◆ The records ◆
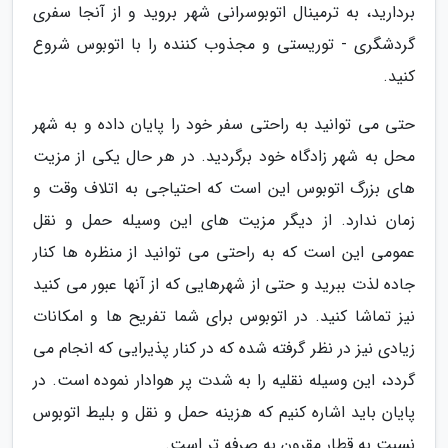
بردارید، به ترمینال اتوبوسرانی شهر بروید و از آنجا سفری
گردشگری - توریستی و مجذوب کننده را با اتوبوس شروع
کنید.
حتی می توانید به راحتی سفر خود را پایان داده و به شهر
محل به شهر زادگاه خود برگردید. در هر حال یکی از مزیت
های بزرگ اتوبوس این است که احتیاجی به اتلاف وقت و
زمان ندارد. از دیگر مزیت های این وسیله حمل و نقل
عمومی این است که به راحتی می توانید از منظره ها کنار
جاده لذت ببرید و حتی از شهرهایی که از آنها عبور می کنید
نیز تماشا کنید. در اتوبوس برای شما تفریح ها و امکانات
زیادی نیز در نظر گرفته شده که در کنار پذیرایی که انجام می
گردد، این وسیله نقلیه را به شدت پر هوادار نموده است. در
پایان باید اشاره کنیم که هزینه حمل و نقل و بلیط اتوبوس
نسبت به قطار مقرون به صرفه تر است.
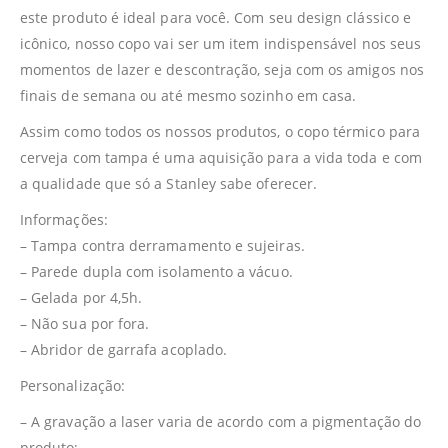
este produto é ideal para você. Com seu design clássico e
icônico, nosso copo vai ser um item indispensável nos seus
momentos de lazer e descontração, seja com os amigos nos
finais de semana ou até mesmo sozinho em casa.
Assim como todos os nossos produtos, o copo térmico para
cerveja com tampa é uma aquisição para a vida toda e com
a qualidade que só a Stanley sabe oferecer.
Informações:
– Tampa contra derramamento e sujeiras.
– Parede dupla com isolamento a vácuo.
– Gelada por 4,5h.
– Não sua por fora.
– Abridor de garrafa acoplado.
Personalização:
– A gravação a laser varia de acordo com a pigmentação do
produto;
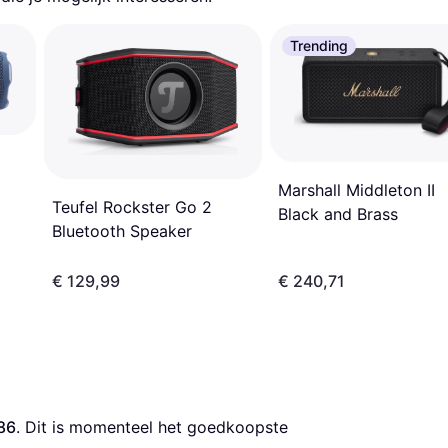
Trending
Marshall Middleton II
Teufel Rockster Go 2
Black and Brass
Bluetooth Speaker
€ 129,99
€ 240,71
86
. Dit is momenteel het goedkoopste 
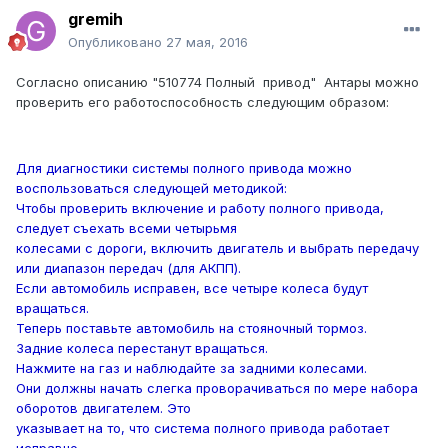
gremih
Опубликовано
27 мая, 2016
Согласно описанию "510774 Полный привод" Антары можно
проверить его работоспособность следующим образом:
Для диагностики системы полного привода можно
воспользоваться следующей методикой:
Чтобы проверить включение и работу полного привода,
следует съехать всеми четырьмя
колесами с дороги, включить двигатель и выбрать передачу
или диапазон передач (для АКПП).
Если автомобиль исправен, все четыре колеса будут
вращаться.
Теперь поставьте автомобиль на стояночный тормоз.
Задние колеса перестанут вращаться.
Нажмите на газ и наблюдайте за задними колесами.
Они должны начать слегка проворачиваться по мере набора
оборотов двигателем. Это
указывает на то, что система полного привода работает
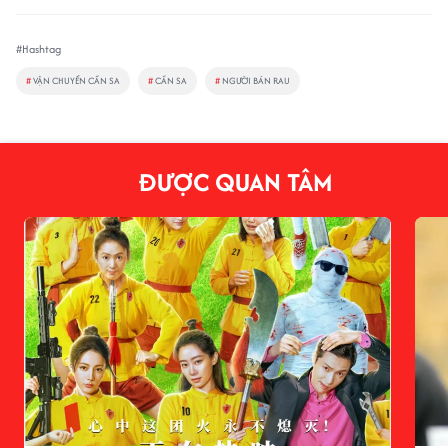
#Hashtag
#
VẬN CHUYỂN CẦN SA
#
CẦN SA
#
NGƯỜI BÁN RAU
ĐƯỢC QUAN TÂM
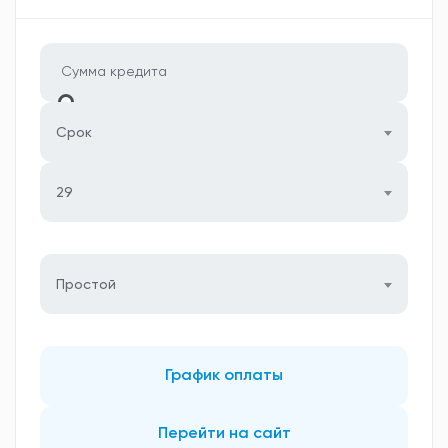
Срок
29
Простой
График оплаты
Перейти на сайт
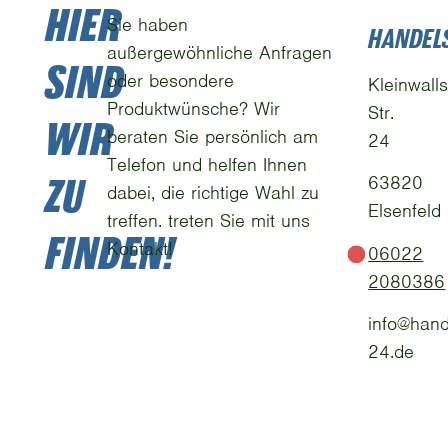
HIER
Sie haben
HANDEL
außergewöhnliche Anfragen
SIND
oder besondere
Kleinwalls
Produktwünsche? Wir
Str.
WIR
beraten Sie persönlich am
24
Telefon und helfen Ihnen
ZU
63820
dabei, die richtige Wahl zu
Elsenfeld
treffen. treten Sie mit uns
FINDEN!
Kontakt!
06022
2080386
info@hand
24.de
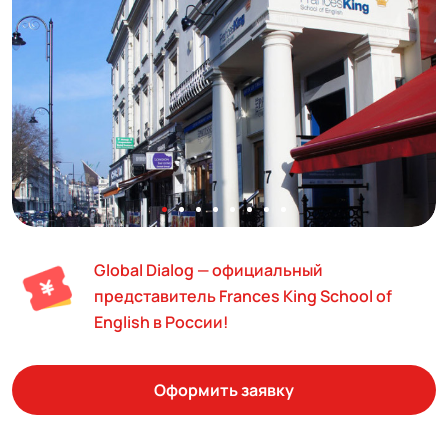
Global Dialog — официальный
представитель Frances King School of
English в России!
Оформить заявку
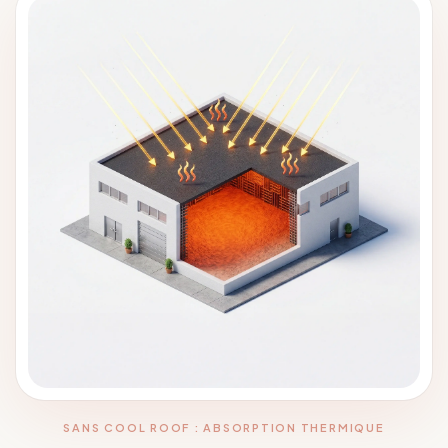
SANS COOL ROOF : ABSORPTION THERMIQUE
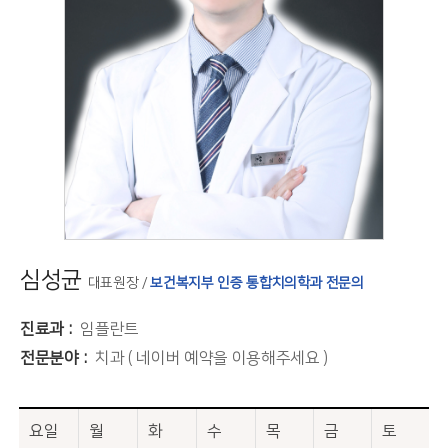
심성균
대표원장 /
보건복지부 인증 통합치의학과 전문의
진료과
임플란트
전문분야
치과 ( 네이버 예약을 이용해주세요 )
요일
월
화
수
목
금
토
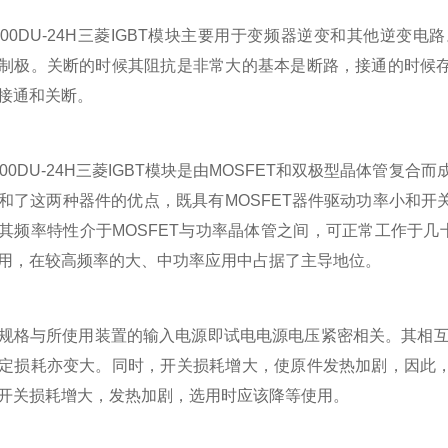
0DU-24H三菱IGBT模块主要用于变频器逆变和其他逆变
制极。关断的时候其阻抗是非常大的基本是断路，接通的时候
接通和关断。
0DU-24H三菱IGBT模块是由MOSFET和双极型晶体管复合
和了这两种器件的优点，既具有MOSFET器件驱动功率小和
其频率特性介于MOSFET与功率晶体管之间，可正常工作于几
用，在较高频率的大、中功率应用中占据了主导地位。
与所使用装置的输入电源即试电电源电压紧密相关。其相互关
定损耗亦变大。同时，开关损耗增大，使原件发热加剧，因此
开关损耗增大，发热加剧，选用时应该降等使用。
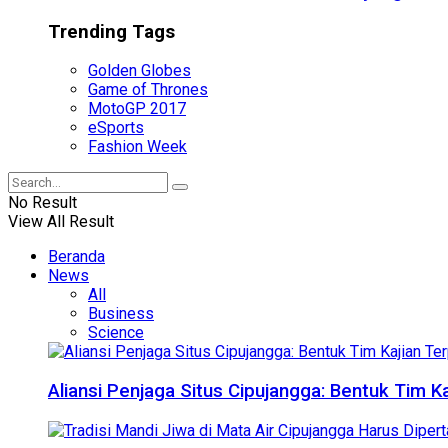
Trending Tags
Golden Globes
Game of Thrones
MotoGP 2017
eSports
Fashion Week
No Result
View All Result
Beranda
News
All
Business
Science
Aliansi Penjaga Situs Cipujangga: Bentuk Tim K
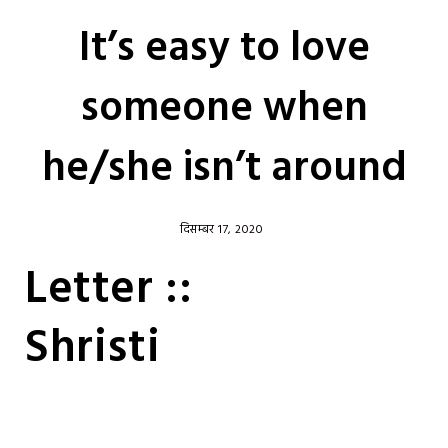
It’s easy to love
someone when
he/she isn’t around
दिसम्बर 17, 2020
Letter ::
Shristi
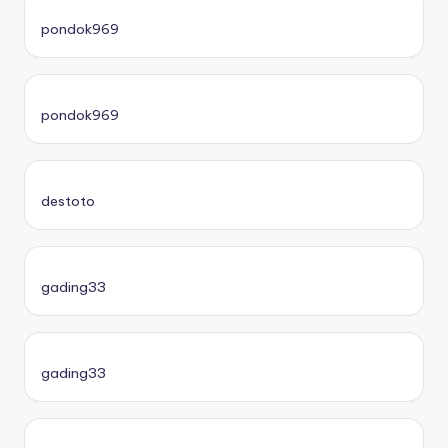
pondok969
pondok969
destoto
gading33
gading33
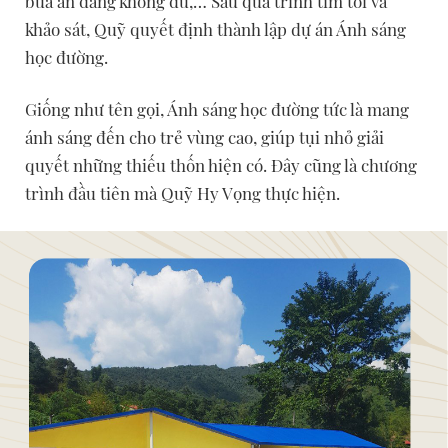
bữa ăn đang không đủ,… Sau quá trình tìm tòi và
khảo sát, Quỹ quyết định thành lập dự án Ánh sáng
học đường.
Giống như tên gọi, Ánh sáng học đường tức là mang
ánh sáng đến cho trẻ vùng cao, giúp tụi nhỏ giải
quyết những thiếu thốn hiện có. Đây cũng là chương
trình đầu tiên mà Quỹ Hy Vọng thực hiện.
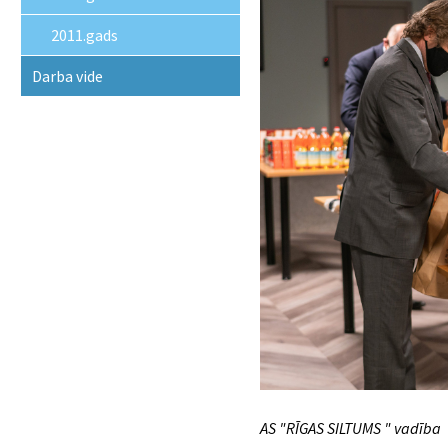
2011.gads
Darba vide
AS "RĪGAS SI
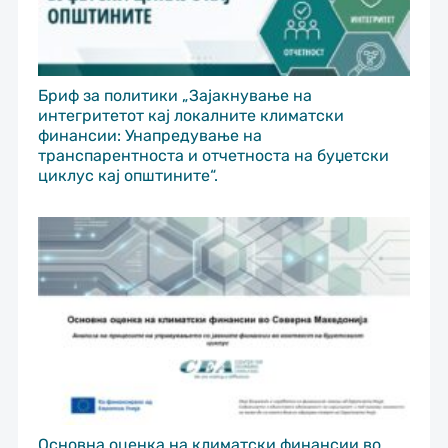
Бриф за политики „Зајакнување на
интегритетот кај локалните климатски
финансии: Унапредување на
транспарентноста и отчетноста на буџетски
циклус кај општините“.
Основна оценка на климатски финансии во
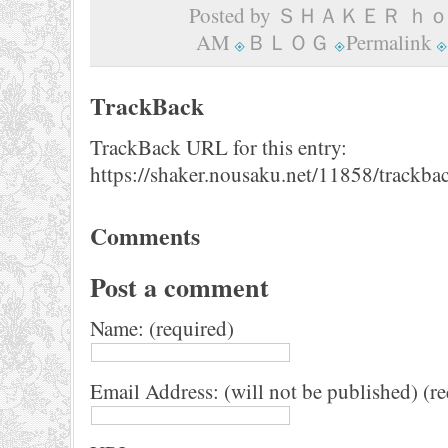
Posted by ＳＨＡＫＥＲ ｈｏｍ
AM
ＢＬＯＧ
Permalink
TrackBack
TrackBack URL for this entry:
https://shaker.nousaku.net/11858/trackba
Comments
Post a comment
Name: (required)
Email Address: (will not be published) (r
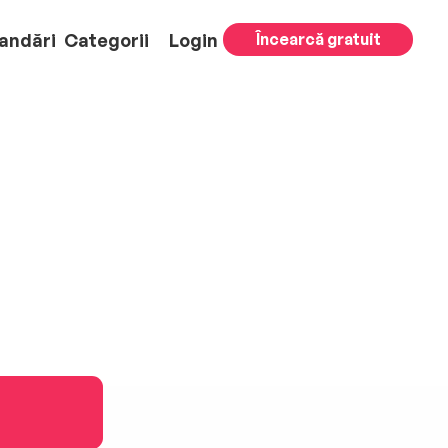
andări
Categorii
Login
Încearcă gratuit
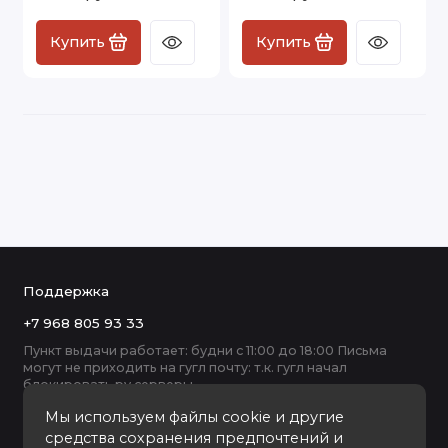
Купить
Купить
Поддержка
+7 968 805 93 33
Пункт выдачи работает: будни с 11:00 до 18:00 Письма
могут не приходить на гугл почту: т.к. гугл начал
блокировать ру серверы
Мы используем файлы cookie и другие
средства сохранения предпочтений и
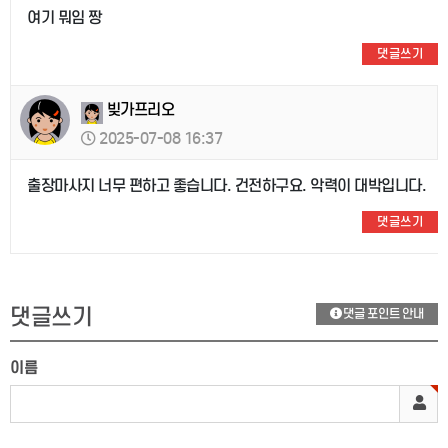
여기 뭐임 짱
댓글쓰기
빚가프리오
2025-07-08 16:37
출장마사지 너무 편하고 좋습니다. 건전하구요. 악력이 대박입니다.
댓글쓰기
댓글쓰기
댓글 포인트 안내
이름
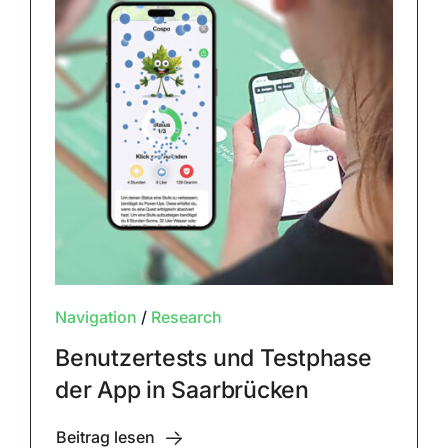
Navigation
/
Research
Benutzertests und Testphase
der App in Saarbrücken
Beitrag lesen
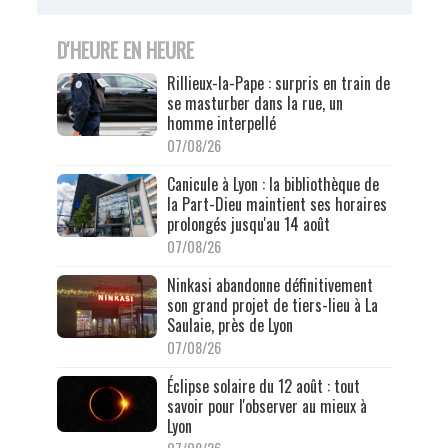
D'HEURE EN HEURE
Rillieux-la-Pape : surpris en train de
se masturber dans la rue, un
homme interpellé
07/08/26
Canicule à Lyon : la bibliothèque de
la Part-Dieu maintient ses horaires
prolongés jusqu'au 14 août
07/08/26
Ninkasi abandonne définitivement
son grand projet de tiers-lieu à La
Saulaie, près de Lyon
07/08/26
Éclipse solaire du 12 août : tout
savoir pour l'observer au mieux à
Lyon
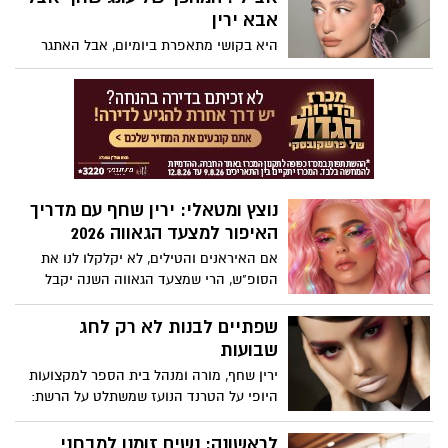
מערכת שמפעילה אותנו סביב קשר, חיבה
אבא ירין
והיקשרות, מפעילה אותנו גם סביב אוכל. רק
היא בקושי מתאפרת ביומיום, אבל האתגר
שהפעם, במקום לרדוף אחרי הודעה או
הנועז שהציבה מעצבת התכשיטים לאביה,
חיבוק, המוח רודף אחרי עוד ביס ומחפש דרך
המאפר הלאומי, הוליד מהפך היסטרי
מהירה להירגע.
ברשתות. הצצה מאחורי הקלעים.
נוצץ ומטאלי: ירין שחף עם מדריך
האיפור למצעד הגאווה 2026
אם האיראנים והטילים, לא יקלקלו לנו את
הסופ"ש, הרי שמצעד הגאווה השנה יקבל
חיזוק אופנתי בעזרת איפור מטאלי. ו...כדי
שהאיפור גם ישרוד את החום, הלחות
שפתיים לבנות לא רק לחג
והריקודים, הקפידו על השלבים הבאים:
שבועות
ירין שחף, מורה ומנהל בית הספר למקצועות
היופי על הטרנד הנועז שמשתלט על הרשת:
למה כולן מחפשות עכשיו ליפסטיק לבן, ואיך
את יכולה לאמץ אותו בלי להיראות חיוורת?
לראשונה: נשים זומנו למבחני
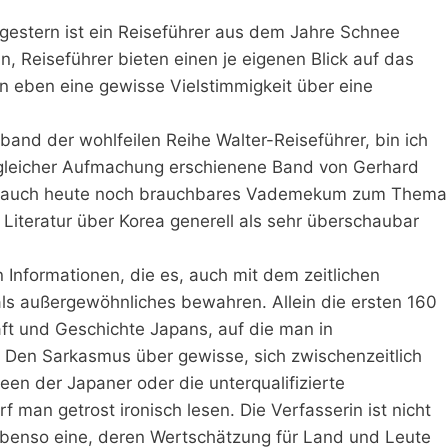
rgestern ist ein Reiseführer aus dem Jahre Schnee
 Reiseführer bieten einen je eigenen Blick auf das
an eben eine gewisse Vielstimmigkeit über eine
band der wohlfeilen Reihe Walter-Reiseführer, bin ich
 gleicher Aufmachung erschienene Band von Gerhard
 ein auch heute noch brauchbares Vademekum zum Thema
Literatur über Korea generell als sehr überschaubar
 Informationen, die es, auch mit dem zeitlichen
ls außergewöhnliches bewahren. Allein die ersten 160
aft und Geschichte Japans, auf die man in
 Den Sarkasmus über gewisse, sich zwischenzeitlich
een der Japaner oder die unterqualifizierte
f man getrost ironisch lesen. Die Verfasserin ist nicht
 ebenso eine, deren Wertschätzung für Land und Leute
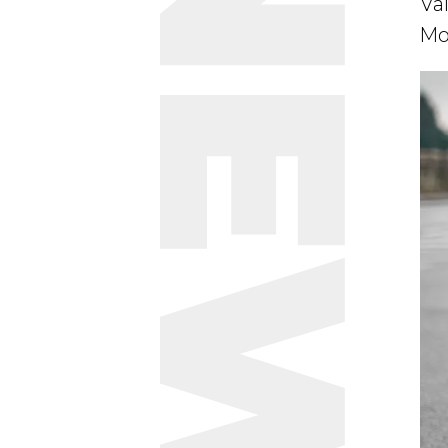
NEWS
Val
Mo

◆ Exercise details ◆
Could you find every line in the records above that has the string "можно" and copy it?

◆ Solution ◆
Согласно описанию "510774 Полный привод" Антары можно
Для диагностики системы полного привода можно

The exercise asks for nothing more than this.